■ Quoted text
┌────────
We will now find the prevalent payment modes in each company's transactions

In [31]:
cash = master_data[master_data['payment_mode']=='Cash']
pinkcab_cash= round((len(cash[master_data['company']=='Pink Cab'])/len(master_data))*100,2)
yellowcab_cash= round((len(cash[master_data['company']=='Yellow Cab'])/len(master_data))*100,2)

card = master_data[master_data['payment_mode']=='Card']
pinkcab_card= round((len(card[master_data['company']=='Pink Cab'])/len(master_data))*100,2)
yellowcab_card= round((len(card[master_data['company']=='Yellow Cab'])/len(master_data))*100,2)

mode_value=[yellowcab_card, pinkcab_card, yellowcab_cash, pinkcab_cash]
mode_index =['Yellow Cab Card','Pink Cab Card','Yellow Cab Cash','Pink Cab Cash']

colors=['#FFFF00','#FF00FF','#DAA520','#9F2B68']
In [40]:
fig = go.Figure(data=[go.Pie(labels=mode_index, values=mode_value,name="Payment Modes")])

# Use `hole` to create a donut-like pie chart
fig.update_traces(textfont_size=20, hole=.4, hoverinfo="label+percent+name",marker=dict(colors=colors, line=dict(color='grey', width=2)))

fig.update_layout(title_x=0.45, title_text="Payment Modes for Transactions",
    annotations=[dict(text='', x=0.5, y=0.5, font_size=20, showarrow=False)])
display(fig)

Key Notes:

  • Cards are the preferred payment mode for customers
  • Cards are used for payment 60% of the time, cash 40% - this is true for both Cab Companies.

We will now analyze each cab company's presence in various cities

In [33]:
city_data['percent'] = round((city_data['Users']/city_data['Population'])*100,2)
In [41]:
fig = px.bar(city_data, x = 'City', y = 'percent', color = 'City', title = "Percentage of City Population Using The Two Cabs Companies' Services")
fig.update_layout(xaxis_tickangle=-45,plot_bgcolor='grey', title_x=0.4, yaxis_title="User Percentage", xaxis_title="City")
└────────
■ Source material
┌────────
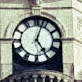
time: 5:03
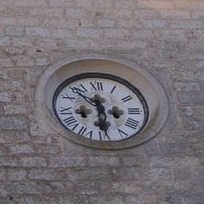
└────────
■ Tasks to complete
- 1) According to the key notes in the cab data notebook, what share of payments is made by card?
- 2) Decide whether each statement agrees with the cab data notebook, and quote the words that settle it: (a) Cash is the preferred payment mode for customers. (b) The pie chart's slices are outlined with grey lines. (c) The bar chart tilts its x-axis tick labels to -45.
- 3) Reproduce the part of the cab data notebook that opens with the words containing "colors=['#FFFF00','#FF00FF','#DAA520','#9F2B68']" and closes with "display(fig)".
The material has no connection to the cab data notebook.

■ Answers to the problems
- 1) Cards are used for payment 60% of the time, and this holds for both cab companies.

- 2)
(a) No: "Cards are the preferred payment mode for customers"
(b) Yes: "line=dict(color='grey', width=2)"
(c) Yes: "xaxis_tickangle=-45"

- 3)
colors=['#FFFF00','#FF00FF','#DAA520','#9F2B68']
In [40]:
fig = go.Figure(data=[go.Pie(labels=mode_index, values=mode_value,name="Payment Modes")])

# Use `hole` to create a donut-like pie chart
fig.update_traces(textfont_size=20, hole=.4, hoverinfo="label+percent+name",marker=dict(colors=colors, line=dict(color='grey', width=2)))

fig.update_layout(title_x=0.45, title_text="Payment Modes for Transactions",
    annotations=[dict(text='', x=0.5, y=0.5, font_size=20, showarrow=False)])
display(fig)